Beedie business graduand Simon Pek at the Council of Europe’s World Forum of Democracy, where work done by Democracy in Practice, the non-profit organization he co-founded, was among three finalists for the Democracy Innovation Award.
Photo: Klara Beck, 2016 © Council of Europe


New PhD key to addressing business sustainability

October 03, 2017

By Will Henderson

Leaving a role in one of the world’s best-known companies to complete a PhD is an unorthodox career move, but that is exactly what Simon Pek did when he left The LEGO Group for SFU. And he has no doubt that he did the right thing.

“In retrospect, it was probably one of the best decisions I’ve ever made in terms of career,” says Pek, who convocates on Oct. 6 with a PhD in business administration from SFU’s Beedie School of Business.

The doctoral qualification, and his thesis research on integrating sustainability into an organization’s culture, gave him the credential and tools he needed to secure a position as assistant professor of sustainability at the University of Victoria’s Gustavson School of Business.
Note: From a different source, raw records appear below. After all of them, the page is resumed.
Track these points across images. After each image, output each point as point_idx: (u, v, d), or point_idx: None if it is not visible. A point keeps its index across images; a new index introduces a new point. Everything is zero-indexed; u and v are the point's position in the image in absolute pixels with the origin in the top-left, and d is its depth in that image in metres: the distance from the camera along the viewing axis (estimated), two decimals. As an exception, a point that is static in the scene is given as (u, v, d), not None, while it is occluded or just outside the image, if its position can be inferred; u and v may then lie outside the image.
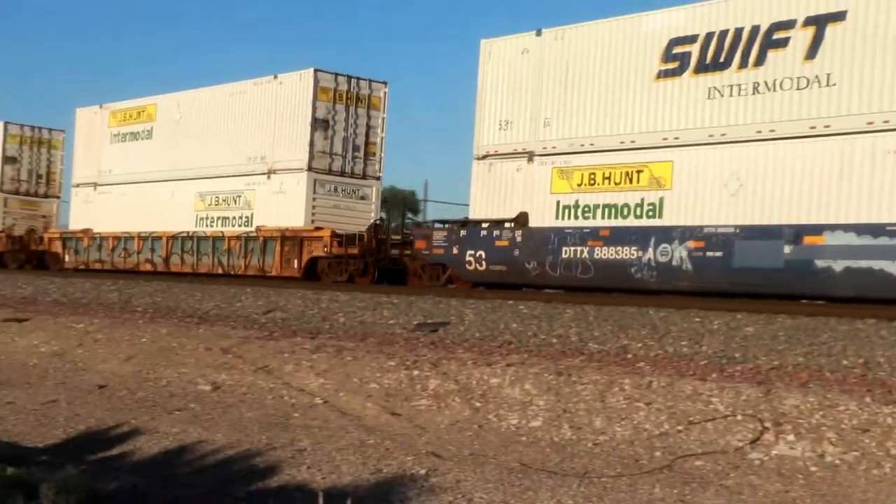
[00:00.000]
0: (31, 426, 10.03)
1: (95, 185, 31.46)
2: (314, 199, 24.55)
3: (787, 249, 15.46)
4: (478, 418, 9.65)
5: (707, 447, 8.18)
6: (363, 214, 25.21)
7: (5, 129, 33.51)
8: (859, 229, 14.81)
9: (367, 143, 25.52)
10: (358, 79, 25.35)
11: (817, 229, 15.28)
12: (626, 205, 18.02)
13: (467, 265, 20.05)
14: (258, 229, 25.63)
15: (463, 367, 10.65)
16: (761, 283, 15.92)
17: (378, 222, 24.59)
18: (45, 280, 24.01)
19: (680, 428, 8.54)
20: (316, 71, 24.48)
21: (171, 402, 11.01)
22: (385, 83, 25.93)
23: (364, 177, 25.68)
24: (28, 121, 34.75)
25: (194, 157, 27.60)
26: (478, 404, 9.90)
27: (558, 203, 19.07)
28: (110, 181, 30.90)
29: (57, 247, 32.32)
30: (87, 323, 15.74)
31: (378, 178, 26.06)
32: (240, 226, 26.30)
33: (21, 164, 33.12)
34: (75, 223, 32.19)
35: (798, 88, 15.82)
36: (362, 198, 25.60)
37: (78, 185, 32.32)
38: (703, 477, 7.55)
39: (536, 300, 16.47)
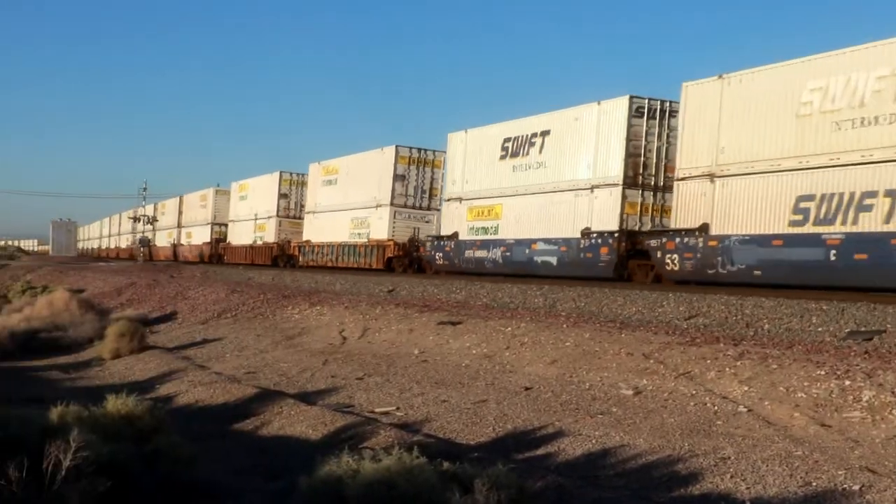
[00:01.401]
0: (464, 424, 10.85)
1: (314, 212, 47.84)
2: (394, 222, 40.13)
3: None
4: (923, 434, 8.75)
5: None
6: (428, 230, 39.88)
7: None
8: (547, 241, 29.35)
9: (430, 188, 40.66)
10: (424, 149, 40.67)
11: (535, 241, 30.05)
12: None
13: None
14: (368, 240, 41.47)
15: (904, 377, 9.72)
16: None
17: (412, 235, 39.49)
18: (476, 285, 25.69)
19: None
20: (397, 147, 40.31)
21: (593, 405, 11.28)
22: (443, 152, 37.97)
23: (429, 208, 40.70)
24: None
25: (349, 197, 44.00)
26: (923, 419, 8.97)
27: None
28: (319, 210, 47.31)
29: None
30: (514, 326, 16.38)
31: (438, 210, 39.79)
32: (364, 238, 42.05)
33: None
34: (313, 236, 47.63)
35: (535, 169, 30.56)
36: (427, 221, 40.43)
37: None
38: None
39: None
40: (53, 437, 6.15)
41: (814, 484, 7.51)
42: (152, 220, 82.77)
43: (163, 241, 78.86)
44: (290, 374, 15.61)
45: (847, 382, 10.06)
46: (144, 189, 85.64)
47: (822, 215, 20.37)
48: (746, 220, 22.22)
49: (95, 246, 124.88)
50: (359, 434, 10.17)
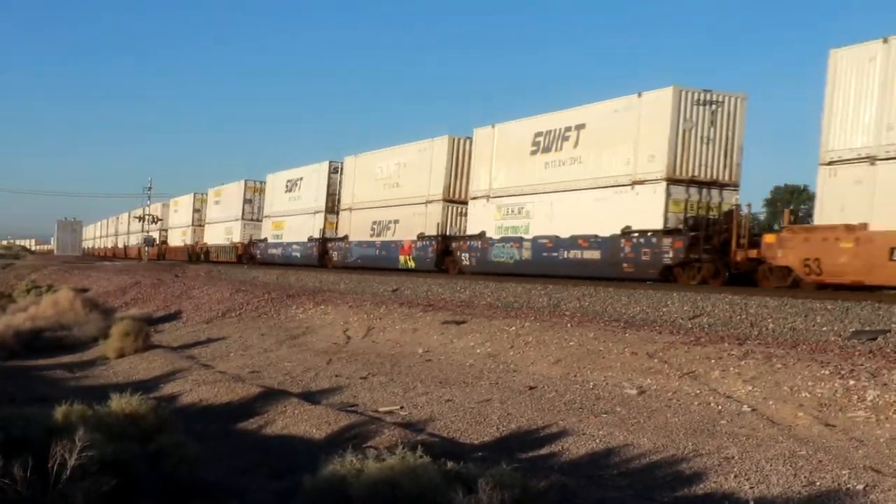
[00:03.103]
0: (468, 424, 10.85)
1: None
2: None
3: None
4: (928, 434, 8.74)
5: None
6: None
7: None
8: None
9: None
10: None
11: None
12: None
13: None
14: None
15: (908, 377, 9.71)
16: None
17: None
18: (480, 284, 25.69)
19: None
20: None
21: (597, 404, 11.28)
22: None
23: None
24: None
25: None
26: (927, 418, 8.96)
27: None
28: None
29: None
30: (518, 326, 16.36)
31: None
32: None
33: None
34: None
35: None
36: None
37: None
38: None
39: None
40: (58, 437, 6.18)
41: (818, 484, 7.51)
42: (157, 220, 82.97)
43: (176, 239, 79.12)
44: (295, 373, 15.63)
45: (851, 382, 10.05)
46: (149, 188, 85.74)
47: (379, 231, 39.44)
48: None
49: (100, 245, 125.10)
50: (363, 433, 10.17)
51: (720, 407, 10.52)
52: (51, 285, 40.52)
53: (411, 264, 36.87)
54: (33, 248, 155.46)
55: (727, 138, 25.86)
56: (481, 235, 32.88)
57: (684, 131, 25.17)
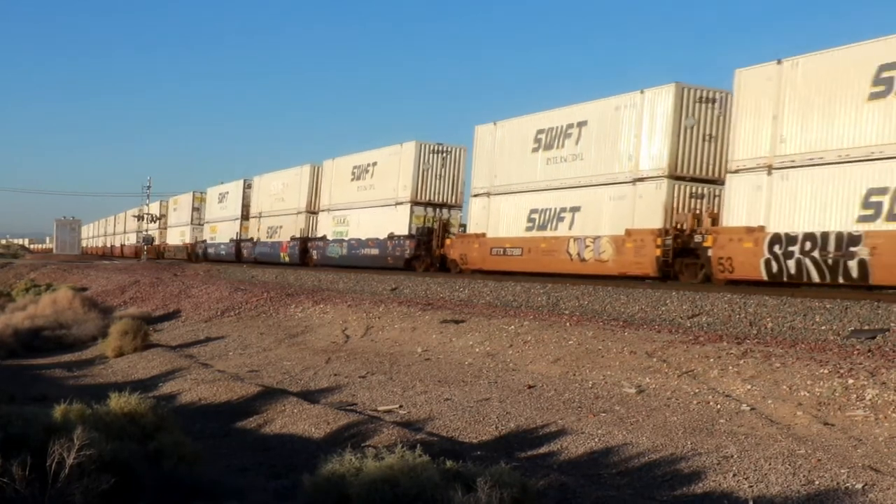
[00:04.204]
0: (467, 423, 10.85)
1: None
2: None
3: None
4: (926, 433, 8.74)
5: None
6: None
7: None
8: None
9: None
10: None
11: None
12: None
13: None
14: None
15: (907, 375, 9.71)
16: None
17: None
18: (479, 283, 25.69)
19: None
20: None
21: (596, 403, 11.29)
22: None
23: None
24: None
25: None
26: (926, 417, 8.97)
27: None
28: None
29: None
30: (517, 325, 16.39)
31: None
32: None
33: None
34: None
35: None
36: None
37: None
38: None
39: None
40: (57, 436, 6.16)
41: (816, 482, 7.51)
42: (156, 218, 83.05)
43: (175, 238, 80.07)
44: (293, 372, 15.62)
45: (850, 381, 10.06)
46: (149, 187, 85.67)
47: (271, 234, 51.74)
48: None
49: (100, 244, 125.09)
50: (362, 432, 10.17)
51: (719, 406, 10.53)
52: (49, 284, 40.49)
53: (287, 259, 48.44)
54: (27, 247, 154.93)
55: (454, 176, 38.04)
56: (323, 237, 44.91)
57: (424, 170, 37.53)
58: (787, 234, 20.28)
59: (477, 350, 15.57)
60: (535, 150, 30.18)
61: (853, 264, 18.55)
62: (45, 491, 5.87)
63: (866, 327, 13.72)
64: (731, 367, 11.58)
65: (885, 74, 21.11)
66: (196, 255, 66.67)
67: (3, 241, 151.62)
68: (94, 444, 6.20)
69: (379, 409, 12.01)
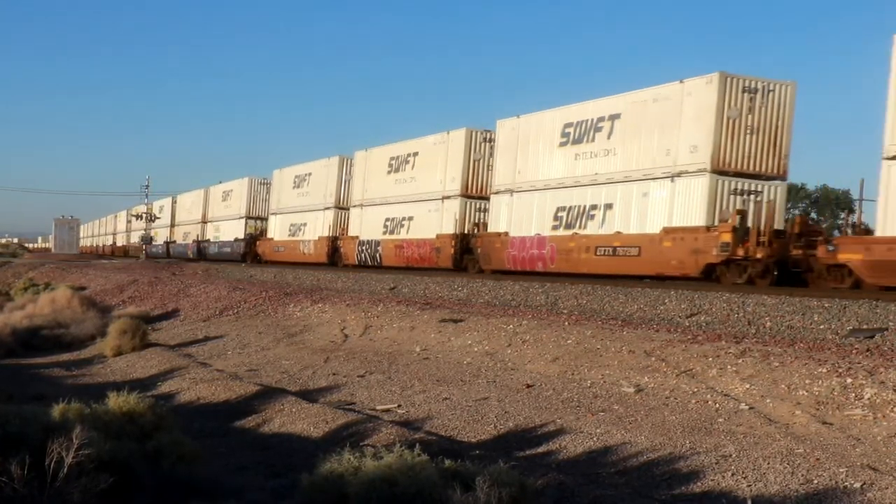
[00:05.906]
0: (465, 422, 10.84)
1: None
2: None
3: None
4: (925, 432, 8.75)
5: None
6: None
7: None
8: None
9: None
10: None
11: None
12: None
13: None
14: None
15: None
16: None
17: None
18: (478, 282, 25.69)
19: None
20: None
21: (594, 403, 11.29)
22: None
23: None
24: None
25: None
26: (924, 417, 8.97)
27: None
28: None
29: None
30: (515, 324, 16.36)
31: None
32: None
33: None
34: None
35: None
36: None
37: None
38: None
39: None
40: (56, 435, 6.16)
41: (815, 482, 7.52)
42: (154, 218, 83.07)
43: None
44: (292, 371, 15.62)
45: (849, 380, 10.06)
46: (147, 186, 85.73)
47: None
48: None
49: (99, 243, 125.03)
50: (360, 432, 10.17)
51: (717, 405, 10.53)
52: (48, 283, 40.50)
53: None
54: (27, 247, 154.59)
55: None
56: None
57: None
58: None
59: (475, 349, 15.56)
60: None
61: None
62: (44, 490, 5.87)
63: (865, 326, 13.73)
64: (729, 367, 11.58)
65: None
66: (170, 253, 75.77)
67: (3, 241, 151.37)
68: (93, 444, 6.20)
69: (377, 408, 12.01)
Pek’s decision to make a career change was inspired by his experience working in industry, both for The LEGO Group and Magnesita Refratários, a Brazilian-based multi-national. He held a range of positions in project management and supply chain, working in Germany, Hong Kong, the U.S. and the Czech Republic.

“One of the main reasons I wanted to go into academia was that I saw a lot of issues that I felt should be addressed by business, but I didn’t really feel like I had the capacity to do it as an employee working in the organization,” he says.

Pek’s research, which has a clear practical focus, gives him the opportunity to explore these issues and make a real difference to how business is done. His new academic role perfectly reflects his passion for making a positive impact, and he believes this synergy is crucial for anyone considering a career in academia.

“Picking a topic that you really care about is very important, because you’ll be doing it for an extremely long time,” he says.

“I’d like to keep doing this type of research, which is not only relevant theoretically, but also relevant to organizations and the people within them trying to make social change.”